2. Real property: specific performance: rescission. Whether the portion of the motion asking that the issues raised by the cross-p'etition be heard in equity would seem necessarily to have been included in the ruling-of the court. But there was no ruling on that portion of the motion, save as so included. If it really states a cause of action for specific performance, there can be no doubt as to the propriety of an order directing that the hearing be as in equity. It is to be observed, however, that the circumstance alleged, that plaintiffs leased the land, and their tenants took possession, is not pleaded as a waiver of performance on the day stipulated, or reason for delay. See Lillienthal v. Bierkamp, 133 Iowa, 42. Nor is other excuse suggested. That plaintiffs’ attorney may have urged objections void of merit to the abstract did not obviate defects to which there may have 'been valid objection.
Even though time is not of the essence of the contract, if plaintiffs offered to perform on the day fixed therefor, and this was rendered impossible by the failure of defendants then to furnish such an abstract as had been agreed, or because of not then having such title as was to be conveyed, and thereafter plaintiffs elected to rescind by bringing this suit, defendants, in their pleading, praying for specific performance, should present reasonable explanation for not then being ready to perform and a satisfactory showing that they will be ready within a reasonable time. The purchaser is not bound to wait indefinitely for compliance by the vendor with the terms of the contract, even when time is not of the essence. Though not holding that an election to rescind will cut off all subsequent proceedings in the way of undertaking to get in readiness to perform, such is the result, unless a satisfactory ex*717planation be made in the pleading of the failure to perform at the time agreed and assurance given that defects will be overcome within a reasonable time. Should the cross-petition be amended so as to be sufficient in these respects, the hearing should be had as in equity.
3. Cross-petition: issues: parties. II. The pleading designated as cross-petition and petition of intervention, praying that title be quieted against many new parties to the action, was filed pending the ruling on the motion to transfer to the equity side, and the motion to strike it as not germane to the controversy between the original parties was overruled. The plaintiffs had interposed specific objections to the abstract, according to which parties other than defendants appeared to have some right or interest in the land, and by this pleading defendants sought to bring such parties into the case and have decree entered quieting title thereto against them. The issues thereby tendered by new parties joining with defendants and against these new parties as defendants were entirely distinct from the issues made between the parties in the main case. Nothing adverse to the plaintiffs is prayed in this pleading. The plaintiffs could neither deny nor admit the allegations thereof. The trial of such issues might consume much time and expense, be long-continued, and this to the detriment of the plaintiffs in the prosecution of their own cause of action. Section 3574 of the Code provides that “when a defendant has a 'cause of action affecting the subject-matter of the action against a codefendant, or a person'not a party to the action, he may, in the same action, file a cross-petition against the co-defendant or other person. ’ ’ This pleading sets up a distinct and independent cause of action having no relation whatever to that asserted in the petition, or to that alleged in the cross-petition, save as it may furnish essential evidence to be used in the hearing on the original cross-petition. “Wholly distinct and independent transactions cannot be brought into action by cross-petition.’'’ Culbertson v. Salinger, 131 Iowa, *718307; Mahaska County Bank v. Christ, 82 Iowa, 56; Novak v. Novak, (Iowa) 111 N. W. 10.

==============================

▶ _TASKS AND EXERCISES_
• 1. Decide whether each statement agrees with the court opinion, answering yes or no and quoting the words of the opinion that settle it: (a) when time is not of the essence, the purchaser must wait indefinitely for the vendor to comply; (b) the motion to strike the cross-petition and petition of intervention was overruled; (c) the cross-petition and petition of intervention asks for relief adverse to the plaintiffs.
• 2. Using the court opinion, explain in one to three sentences why the pleading that seeks to quiet title against new parties does not belong in this case.
• 3. Go on with the court opinion, starting after its last sentence.
The records that follow come from a separate source and have no connection to the court opinion.

(Items drawn from a data source)
==============================

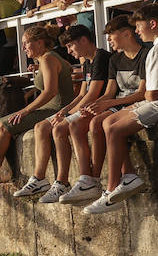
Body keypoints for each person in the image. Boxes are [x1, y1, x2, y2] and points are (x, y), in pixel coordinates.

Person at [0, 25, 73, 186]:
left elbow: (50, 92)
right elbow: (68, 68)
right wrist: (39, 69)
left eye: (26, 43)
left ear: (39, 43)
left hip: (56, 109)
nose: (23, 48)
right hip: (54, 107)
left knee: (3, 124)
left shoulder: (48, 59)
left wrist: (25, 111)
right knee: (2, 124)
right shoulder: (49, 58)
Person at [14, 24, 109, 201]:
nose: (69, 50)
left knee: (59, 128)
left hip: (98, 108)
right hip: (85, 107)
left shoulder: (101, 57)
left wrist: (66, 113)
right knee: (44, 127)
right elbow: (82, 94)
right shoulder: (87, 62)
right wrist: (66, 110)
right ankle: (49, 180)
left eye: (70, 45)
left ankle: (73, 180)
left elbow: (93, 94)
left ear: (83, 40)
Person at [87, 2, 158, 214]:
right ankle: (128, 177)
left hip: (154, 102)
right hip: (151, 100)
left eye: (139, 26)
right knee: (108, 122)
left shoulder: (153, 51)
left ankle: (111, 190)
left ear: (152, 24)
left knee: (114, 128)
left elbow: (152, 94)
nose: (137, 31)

==============================

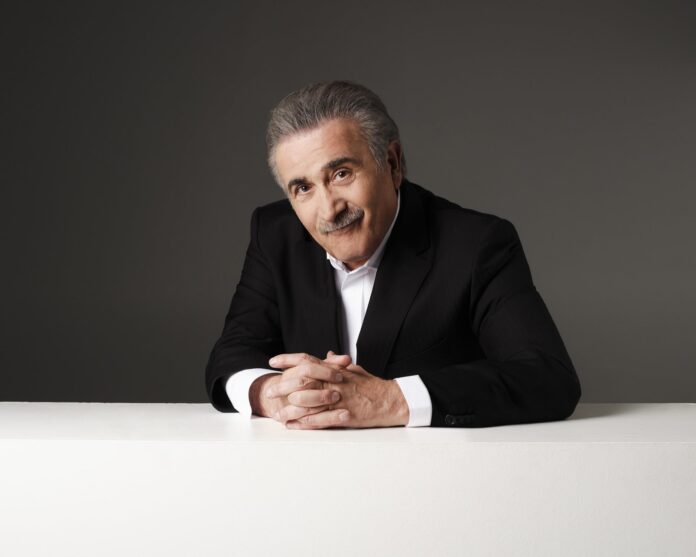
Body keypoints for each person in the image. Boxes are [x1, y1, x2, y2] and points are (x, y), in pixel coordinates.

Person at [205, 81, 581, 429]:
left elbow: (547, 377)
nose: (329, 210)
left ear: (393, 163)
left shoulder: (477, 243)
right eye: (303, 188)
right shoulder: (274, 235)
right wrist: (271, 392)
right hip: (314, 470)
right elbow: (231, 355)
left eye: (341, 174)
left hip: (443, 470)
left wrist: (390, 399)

==============================

▶ _ANSWERS FOR EACH ITEM_
• 1.
(a) No: "The purchaser is not bound to wait indefinitely for compliance by the vendor with the terms of the contract, even when time is not of the essence."
(b) Yes: "the motion to strike it as not germane to the controversy between the original parties was overruled."
(c) No: "Nothing adverse to the plaintiffs is prayed in this pleading."

• 2. The pleading sets up a distinct and independent cause of action with no relation to the claims in the petition or the original cross-petition, and wholly distinct and independent transactions cannot be brought in by cross-petition. The plaintiffs could neither deny nor admit its allegations. Trying those issues might also take much time and expense, to the detriment of the plaintiffs in prosecuting their own cause of action.

• 3.
We do not think this statute is broad enough to authorize the defendant, through a cross-petition, to perfect evidence upon which his defense is based, but has reference to a cause of action having some direct bearing on the issues being tried. To permit -action to quiet title to be prosecuted in this way would be unfair in casting an unjust burden on the other parties to the suit. It is well settled that an intervener cannot change the form of the proceedings or introduce any issues which would cause delay in the disposition of the main case. Kassing v. Ordway, 100 Iowa, 611; Dupont v. Amos, 97 Iowa, 484.
The cross-petition is the equivalent to an original petition by defendants, as plaintiffs, against the other defendants thereto as defendants. If these defendants had brought an independent action for specific performance of the contract against the plaintiffs herein and the defendants to this cross-petition as codefendants, it is clear that there would have been a misjoinder of causes of action and of parties, and a motion to strike that part of the petition asking that title be quieted would have been sustained. Such being the case, the defendants herein should not be permitted to join with their action for specific performance against plaintiffs an action to quiet title against third persons; and for a much stronger reason an intervener, with no right to go into- the case, ought not to be permitted to join the original defendants in a cross-petition to quiet title to the property in controversy.
The cross-petition, under the statute quoted, is substantially equivalent in its nature and object to the old cross-bill in equity, in so far as used to obtain affirmative relief. The rule there prevailed that the matters alleged in the cross.-bill must be germane to those involved in the original complaint, and the new facts which might be introduced in the pending litigation by the cross-bill were such only as are necessary for the court to have before it in deciding the issues raised in the *719original suit to enable it to do full and complete justice to all the parties before it in respect to the cause of action being prosecuted. The cross-bill could not go beyond this and introduce new matter not essential to the determination of that put in litigation by the petition, even though the cross-bill might show a good case against the plaintiff or one or more of its co-defendants. See 5 Encyclopedia Pleading & Practice, 640-674.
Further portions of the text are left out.